Position papers (maximum of 5 pages using 10pt font or any
length Internet-Drafts) from academia, industry and others that
focus on the broader picture and that warrant the kind of
extended discussion that a full day workshop offers are the most
welcome. Papers that reflect experience based on running code
and deployed services are also very welcome. Papers that are
proposals for point-solutions are less useful in this context,
and can simply be submitted as Internet-Drafts and discussed on
relevant IETF or W3C lists, e.g. the IETF perpass list. [3]
The workshop will be by invitation only. Those wishing to attend
should submit a position paper or Internet-Draft. All inputs
submitted and considered relevant will be published on the
workshop web page. The organisers (STREWS project participants,
IAB and W3C staff) will decide whom to invite based on the
submissions received. Sessions will be organized according to
content, and not every accepted submission or invited attendee
will have an opportunity to present as the intent is to foster
discussion and not simply to have a sequence of presentations.

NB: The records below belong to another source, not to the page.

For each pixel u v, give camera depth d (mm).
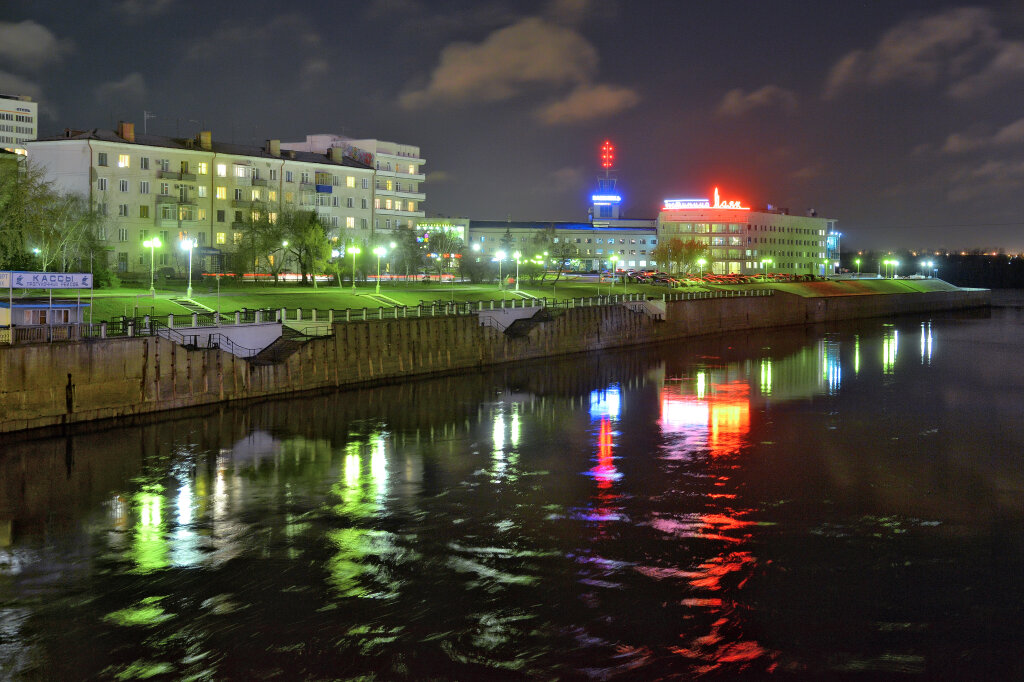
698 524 54781
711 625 41062
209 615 41250
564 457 71688
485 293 160875
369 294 139375
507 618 41375
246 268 158375
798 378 120625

[1] http://down.dsg.cs.tcd.ie/misc/perpass.txt
[2] http://www.strews.eu/
[3] https://www.ietf.org/mailman/listinfo/perpass
============================
IETF = Internet Engineering Task Force http://www.ietf.org
IRTF = Internet Research Task Force http://www.irtf.org
IAB = Internet Architecture Board http://www.iab.org
W3C = World Wide Web Consortium http://www.w3.org/
WebRTC = Web Real-Time Communications - an Application
Programming Interface for "browser-to-browser
applications for voice-calling, video-chat and
peer-to-peer (P2P) file sharing without plugins."
http://en.wikipedia.org/wiki/WebRTC
IoT = Internet of Things - devices connecting to other devices
with little or now human involvement.
http://en.wikipedia.org/wiki/Internet_of_Things
LISP = An attempt to achieve scalable routing - large numbers
of networks with their own IP addresses without causing
the problem, which this would cause at present, of
overburdening the control plane of the interdomain
routing system. Also, achieving mobility of devices
which retain their IP address as they change their
physical connections. Not in use except for experiments.
http://en.wikipedia.org/wiki/Locator/Identifier_Separation_Protocol
Critique and alternative: http://www.firstpr.com.au/ip/ivip/
MPLS = Multiprotocol Label Switching - enables streams of
data in various other protocols to be encapsulated and
sent along pre-defined paths through MPLS routers based
on a short label at the start of each packet. Used by
telco/ISP networks, not by end-users.
http://en.wikipedia.org/wiki/MPLS
IPv6 = A separate, mid-to-late 1990s little-used 128 bit
addressing Internet from the main IPv4 32 bit Internet.
A few protocols such as SMTP (email) interwork, but
otherwise computers with addresses on only one cannot
communicate with computers with addresses on only the other.
SIP = For setting up Voice over Internet Protocol calls.
http://en.wikipedia.org/wiki/Session_Initiation_Protocol
TCP = Transmission Control Protocol. In this context, means
the basic protocols for all Internet (IPv4 and IPv6)
communications.
Embedded systems = devices with a computer built in, but where
the functionality is pretty much predetermined - that is
it is not a general purpose system with the ability to
load application programs or have the user manage the
device. For example GPS systems, washing machine control
microcontrollers, probably chips in credit cards, automotive
control systems, digital cameras etc. etc.
Industrial verticals. They seem to have made this one up.
Metadata = various "data about data" meanings.
TOR = The Onion Router. Global network to support anonymised
communications.
http://en.wikipedia.org/wiki/Tor_%28anonymity_network%29
Running code = Computer software (AKA code) which actually works.